◆ EXERCISE SET:
(1) For each statement about the feedback post, say yes or no depending on whether it agrees with the post, and quote the deciding words. (a) The tube amplifier test was run at a constant output level of 7,5 W. (b) Harmonics were read only up to the 5th. (c) In the writer's own test, all harmonics fell as NFB was raised.
(2) Using the feedback post, answer each question:
(a) What kind of amplifier was used in the experiment reported in the linked article?
(b) Over what range was global NFB adjusted in the writer's test?
(c) What power and connection did the writer's tube amplifier have?
(3) Copy the feedback post word for word, from "One documented article" to "last tested it.".

◆ PASSAGE SHOWN:
☆ ☆ ☆ ☆ ☆ ☆ ☆

I saw this comment at an other tread. This is not the only I have seen claiming that low amount of (global ?) NFB will increase the level of higher order harmonics.

One documented article can be found here: http://www.passdiy.com/pdf/distortion_feedback.pdf

There is results (at page 10) about an experiment done with class A SE Mosfet amplifier showing the increase of higher order harmonics with low amount of NFB.

I made my own test with a 15 W UL-connected tube amplifier to see if I can see this phenomenon.

I made the test with constant -3 dB (7,5 W) output level. Global NFB was adjusted from 0 to 22 dB and the level of harmonics up to 7th was read on each NFB level.

The result is that my experiment did not show such behaviour. Instead the level of all harmonics decreased when the NFB was increased.

The results are here:

An externally hosted image should be here but it was not working when we last tested it.



http://kuva.termiitti.com/image/17762.gif

I also have the spectrum plots at each NFB if somebody want to see.

Why this difference ?

☆ ☆ ☆ ☆ ☆ ☆ ☆

◆ INFORMATION GIVEN:
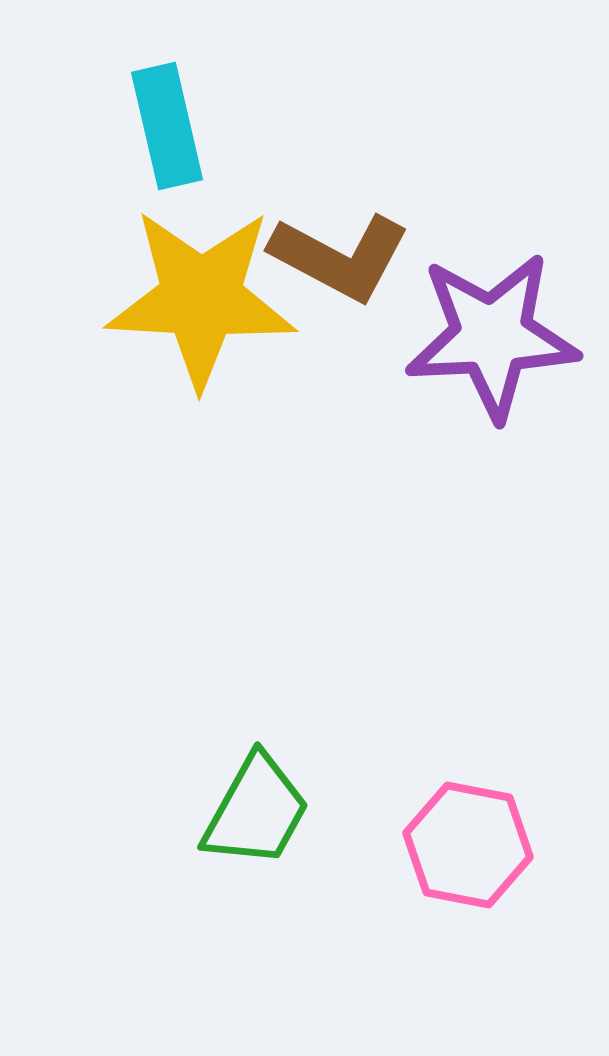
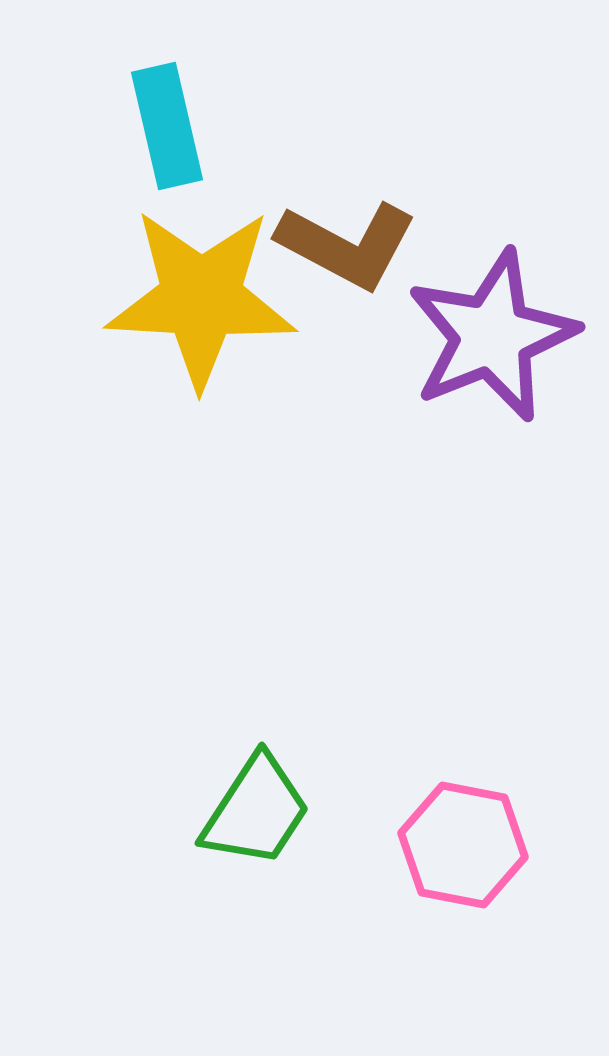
brown L-shape: moved 7 px right, 12 px up
purple star: rotated 19 degrees counterclockwise
green trapezoid: rotated 4 degrees clockwise
pink hexagon: moved 5 px left
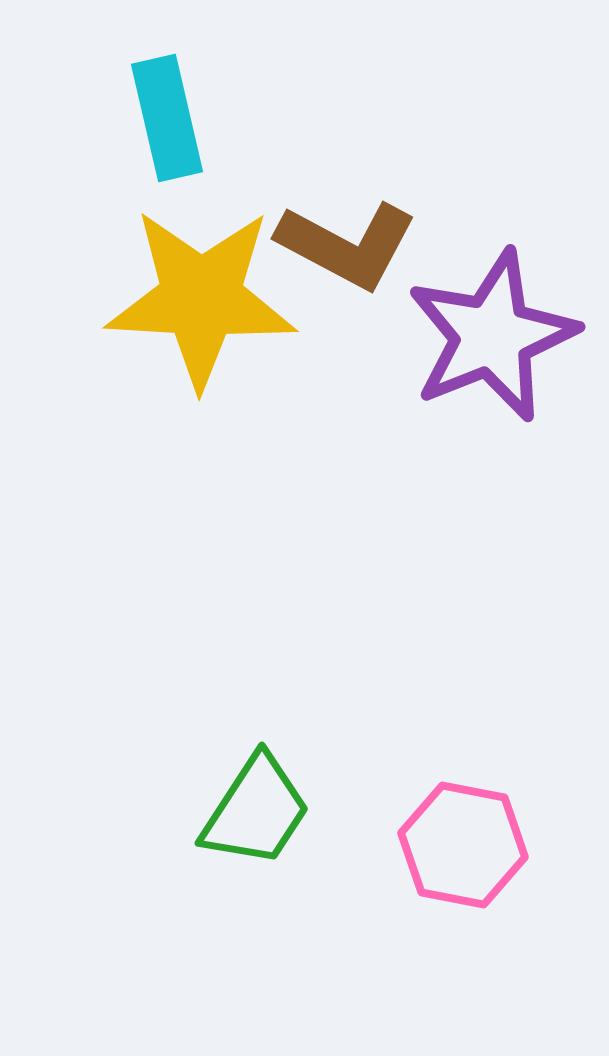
cyan rectangle: moved 8 px up
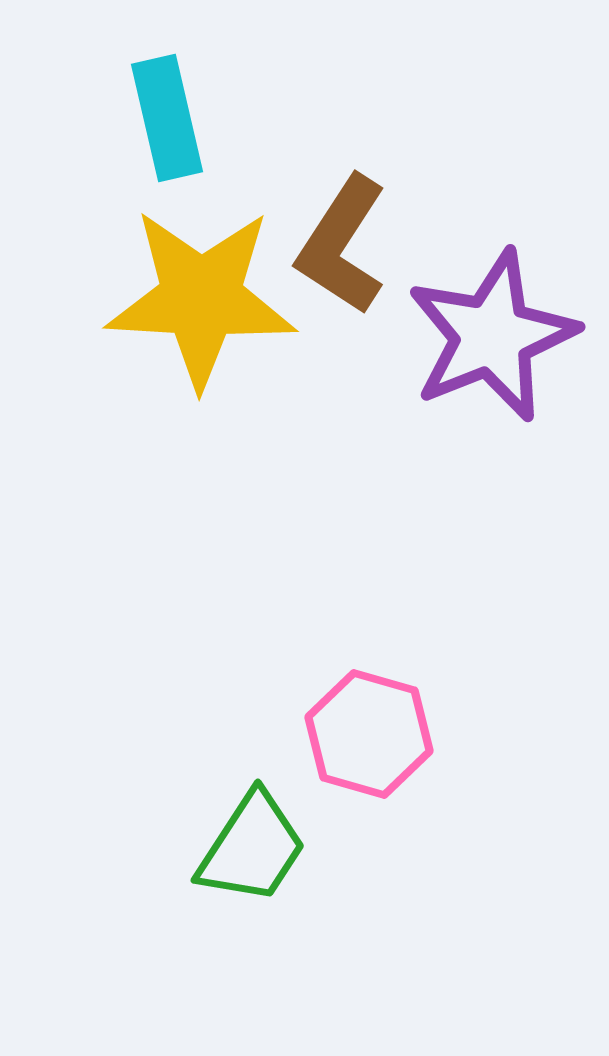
brown L-shape: moved 5 px left; rotated 95 degrees clockwise
green trapezoid: moved 4 px left, 37 px down
pink hexagon: moved 94 px left, 111 px up; rotated 5 degrees clockwise
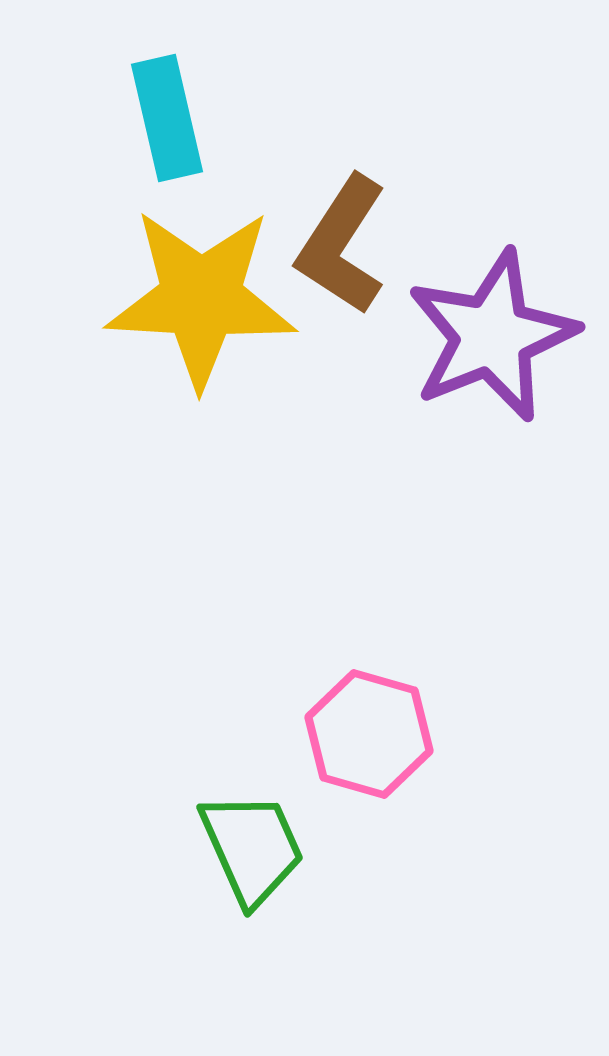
green trapezoid: rotated 57 degrees counterclockwise
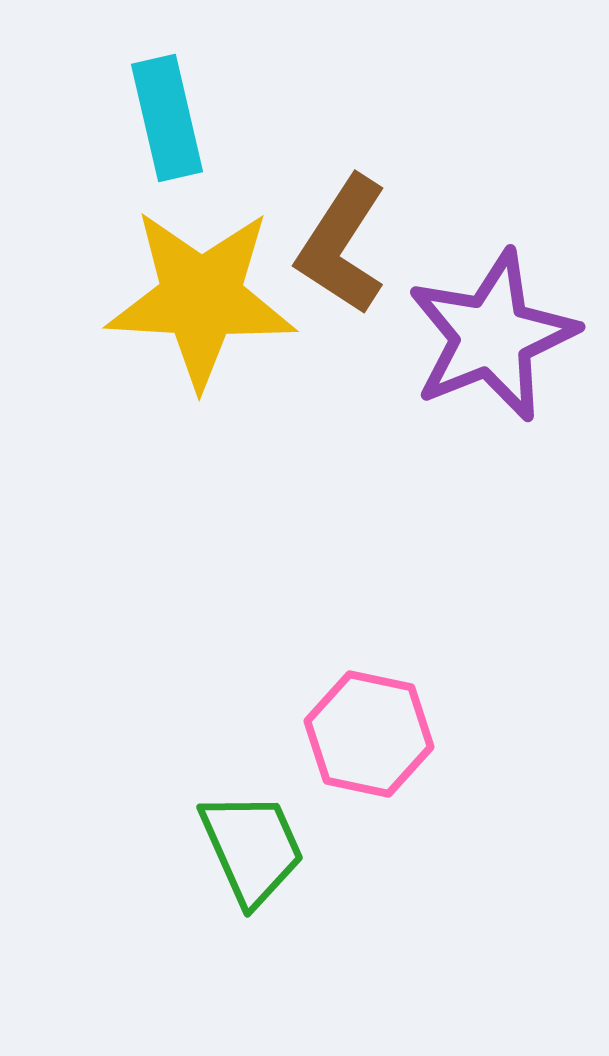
pink hexagon: rotated 4 degrees counterclockwise
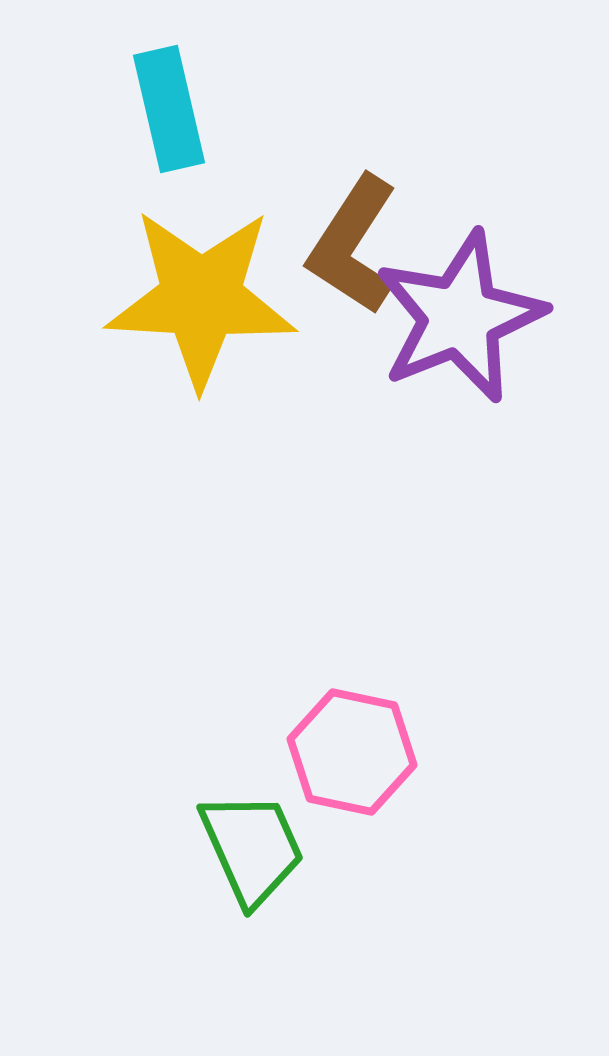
cyan rectangle: moved 2 px right, 9 px up
brown L-shape: moved 11 px right
purple star: moved 32 px left, 19 px up
pink hexagon: moved 17 px left, 18 px down
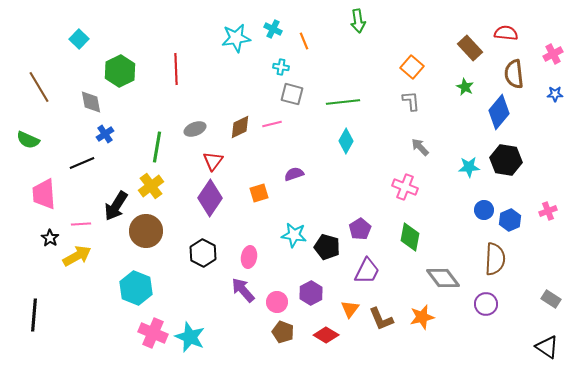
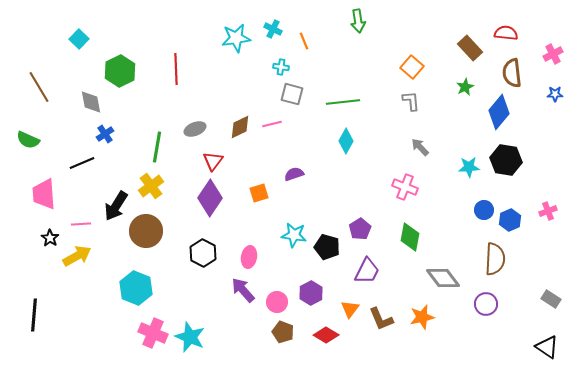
brown semicircle at (514, 74): moved 2 px left, 1 px up
green star at (465, 87): rotated 18 degrees clockwise
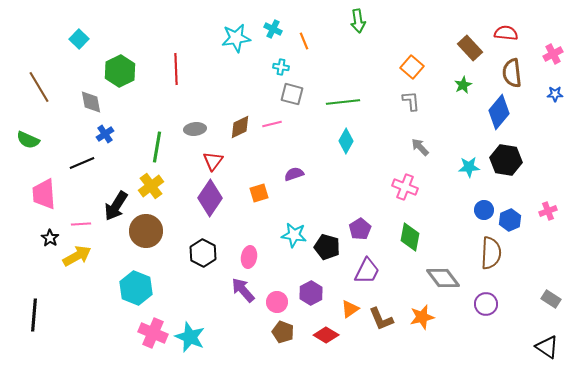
green star at (465, 87): moved 2 px left, 2 px up
gray ellipse at (195, 129): rotated 15 degrees clockwise
brown semicircle at (495, 259): moved 4 px left, 6 px up
orange triangle at (350, 309): rotated 18 degrees clockwise
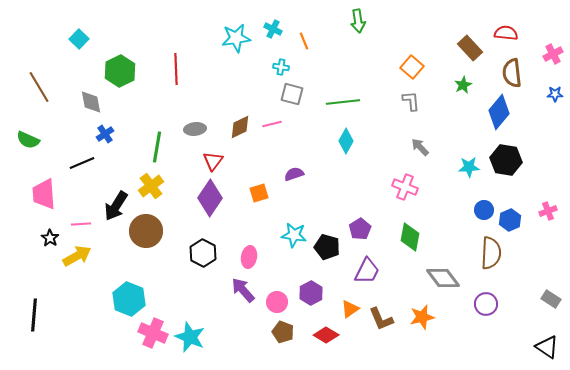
cyan hexagon at (136, 288): moved 7 px left, 11 px down
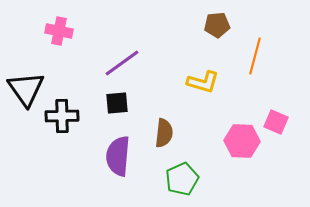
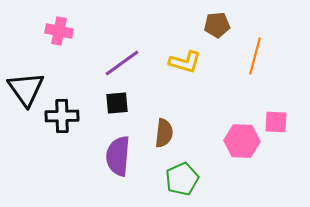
yellow L-shape: moved 18 px left, 20 px up
pink square: rotated 20 degrees counterclockwise
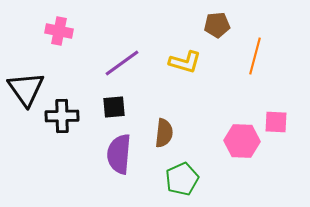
black square: moved 3 px left, 4 px down
purple semicircle: moved 1 px right, 2 px up
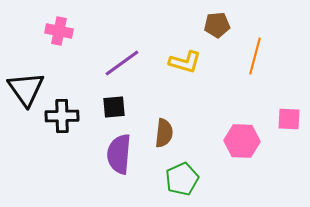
pink square: moved 13 px right, 3 px up
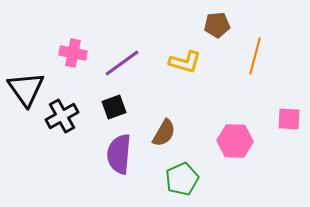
pink cross: moved 14 px right, 22 px down
black square: rotated 15 degrees counterclockwise
black cross: rotated 28 degrees counterclockwise
brown semicircle: rotated 24 degrees clockwise
pink hexagon: moved 7 px left
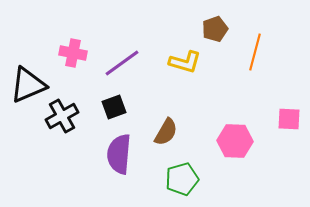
brown pentagon: moved 2 px left, 4 px down; rotated 15 degrees counterclockwise
orange line: moved 4 px up
black triangle: moved 2 px right, 4 px up; rotated 42 degrees clockwise
brown semicircle: moved 2 px right, 1 px up
green pentagon: rotated 8 degrees clockwise
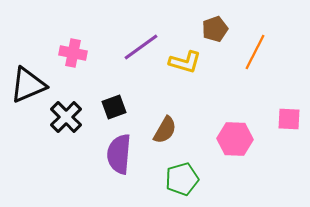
orange line: rotated 12 degrees clockwise
purple line: moved 19 px right, 16 px up
black cross: moved 4 px right, 1 px down; rotated 16 degrees counterclockwise
brown semicircle: moved 1 px left, 2 px up
pink hexagon: moved 2 px up
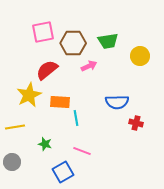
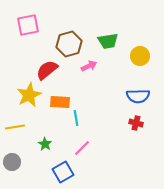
pink square: moved 15 px left, 7 px up
brown hexagon: moved 4 px left, 1 px down; rotated 15 degrees counterclockwise
blue semicircle: moved 21 px right, 6 px up
green star: rotated 16 degrees clockwise
pink line: moved 3 px up; rotated 66 degrees counterclockwise
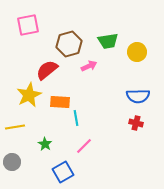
yellow circle: moved 3 px left, 4 px up
pink line: moved 2 px right, 2 px up
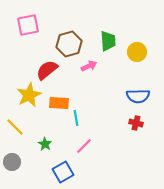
green trapezoid: rotated 85 degrees counterclockwise
orange rectangle: moved 1 px left, 1 px down
yellow line: rotated 54 degrees clockwise
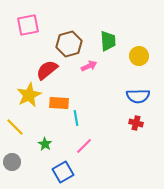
yellow circle: moved 2 px right, 4 px down
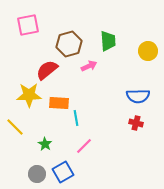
yellow circle: moved 9 px right, 5 px up
yellow star: rotated 25 degrees clockwise
gray circle: moved 25 px right, 12 px down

☆ ☆ ☆ ☆ ☆ ☆ ☆

◆ THE RESULTS:
(1)
(a) Yes: "I made the test with constant -3 dB (7,5 W) output level."
(b) No: "the level of harmonics up to 7th was read on each NFB level."
(c) Yes: "Instead the level of all harmonics decreased when the NFB was increased."

(2)
(a) A class A SE Mosfet amplifier.
(b) From 0 to 22 dB.
(c) 15 W, UL-connected.

(3)
One documented article can be found here: http://www.passdiy.com/pdf/distortion_feedback.pdf

There is results (at page 10) about an experiment done with class A SE Mosfet amplifier showing the increase of higher order harmonics with low amount of NFB.

I made my own test with a 15 W UL-connected tube amplifier to see if I can see this phenomenon.

I made the test with constant -3 dB (7,5 W) output level. Global NFB was adjusted from 0 to 22 dB and the level of harmonics up to 7th was read on each NFB level.

The result is that my experiment did not show such behaviour. Instead the level of all harmonics decreased when the NFB was increased.

The results are here:

An externally hosted image should be here but it was not working when we last tested it.